#### AIM A
Output, word for word, the part of the BYOC passage running from "BYOC (Bring Your" up to and including "return processed output.".
#### AIM B
Go on with the BYOC passage, starting right after its last line.

BYOC (Bring Your Own Container) attaches any Docker container as a compute pipeline on the Livepeer Network. The container speaks the trickle streaming protocol - PyTrickle provides a Python interface. The Gateway and Orchestrator handle all routing and payment logic; the container only needs to receive frames (or other media) and return processed output.
BYOC vs standard pipelines: Standard Livepeer AI pipelines (text-to-image, image-to-image, etc.) run inside the ai-runner runtime using the Pipeline interface. BYOC is different - the container speaks the trickle HTTP protocol directly, bypassing ai-runner. This makes BYOC simpler for custom processors: only PyTrickle and processing logic are needed, not the full ai-runner stack.

Trickle Protocol

The trickle protocol is a simple HTTP-based streaming convention:
  1. The Orchestrator calls the container’s PUT /live/{job_id}/source - the input stream (frames, audio, or arbitrary bytes)

#### EXTRACTED ENTRIES
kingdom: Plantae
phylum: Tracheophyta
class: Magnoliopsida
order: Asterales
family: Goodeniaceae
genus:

#### EXPECTED ANSWER A
BYOC (Bring Your Own Container) attaches any Docker container as a compute pipeline on the Livepeer Network. The container speaks the trickle streaming protocol - PyTrickle provides a Python interface. The Gateway and Orchestrator handle all routing and payment logic; the container only needs to receive frames (or other media) and return processed output.

#### EXPECTED ANSWER B
  2. The container processes the data and writes results to GET /live/{job_id}/output - the output stream the Orchestrator pulls
  3. PyTrickle abstracts both sides: implement a FrameProcessor that receives data and returns data
Pattern
The container runs as an HTTP server. The Orchestrator connects to it at startup and keeps the connection alive for the job duration.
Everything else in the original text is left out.